Apparently UFOs filled the skies over the Great Lakes yesterday afternoon, and the way things are going it seemed entirely possible that WWIII would break out and I’d get wiped off the map. To be perfectly honest, getting an express ticket to my heavenly reward wouldn’t have ruined my day a bit. So while I waited to be abducted or nuked, I watched Mission: Impossible - Fallout (which is on sale at Amazon right now for an excellent price).
Watching a movie about a nuclear bomb did seem in poor taste, yes. But I did it anyway.
I don’t actually remember the first time I saw Fallout, which means I saw it at the theater alone. Going to the movies by myself doesn’t bother me anymore and, since you aren’t supposed to talk while it’s playing, it kinda makes sense unless you plan to go somewhere and talk about it later.
Except for the cat who snored beside me, completely unconcerned about aliens (what does he know, anyway?), I watched it by myself again.
The plot, as usual, is inconsequential. But not incomprehensible. Of course, no one sees these movies for the stories. No, we’re here for the action sequences. Tom Cruise is good about never repeating himself and always raising the bar, whether he actually does his own stunts or not. Two scenes were shot with IMAX cameras, and the 4k disc smoothly transitions to fill screen for those, which I appreciated. The score is also bigger, sweeping and symphonic like a biblical epic of old.
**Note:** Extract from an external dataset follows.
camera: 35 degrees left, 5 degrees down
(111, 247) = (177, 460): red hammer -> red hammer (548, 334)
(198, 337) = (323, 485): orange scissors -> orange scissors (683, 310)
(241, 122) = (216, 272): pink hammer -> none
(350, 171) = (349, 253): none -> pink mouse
I love that they’ve gone this route, instead of the grittier Fast and Furious street music.
But what I really want to talk about are the storytelling techniques. Mission: Impossible reinvented the franchise with Ghost Protocol, and thus these last three films stand alone as their own sort of trilogy. Each one of the three also uses a different technique to ratchet up the tension, but unless you know what to look for you might miss it. I can’t not see these things.
It’s a blessing, as well as a curse.
Ghost Protocol is all about raising the stakes. Every challenge has new difficulties pop up so that Ethan Hunt is forever playing whack-a-mole. Rogue Nation does a variation on the theme by presenting a bigger challenge as soon as the last one is met. With Fallout, the focus changes yet again (and I don’t just mean the cinematography, which has lots of focus pulling), where they present the characters with two bad options and force them to pick one.
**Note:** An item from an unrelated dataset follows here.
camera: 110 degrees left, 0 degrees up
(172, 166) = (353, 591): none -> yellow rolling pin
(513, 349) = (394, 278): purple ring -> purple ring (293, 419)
Mission: Impossible - Choices
Ethan has to choose between saving Luther or the uranium. He has to chose between protecting his cover and killing innocent cops, or refusing the job. He has to chose escape, or running down Ilsa (in a nice callback to the last movie). It’s not just him, either. Ilsa has to choose between saving Benji or choking out the bad guy. There are many, many other examples. Add in some nifty double-crosses and improbable solutions, and you’ve got what’s arguably the most clever film in the franchise.
Speaking of the prior films…
Just because this is the third in an unofficial trilogy doesn’t mean that movies one through three don’t matter. The motorcycle chase here is better for our having already seen Hunt’s skills in M:I 2, and in the climax when he’s hanging off the side of the cliff with no gear I knew he was up to the challenge. Ethan’s ex-wife Julia plays a key part in the story, and even helps to add some texture to Hunt’s generally flat character.
It’s a good movie.
I’m just glad the worst interruption I suffered wasn’t an actual nuclear fallout and was instead simply a cat stepping on the remote.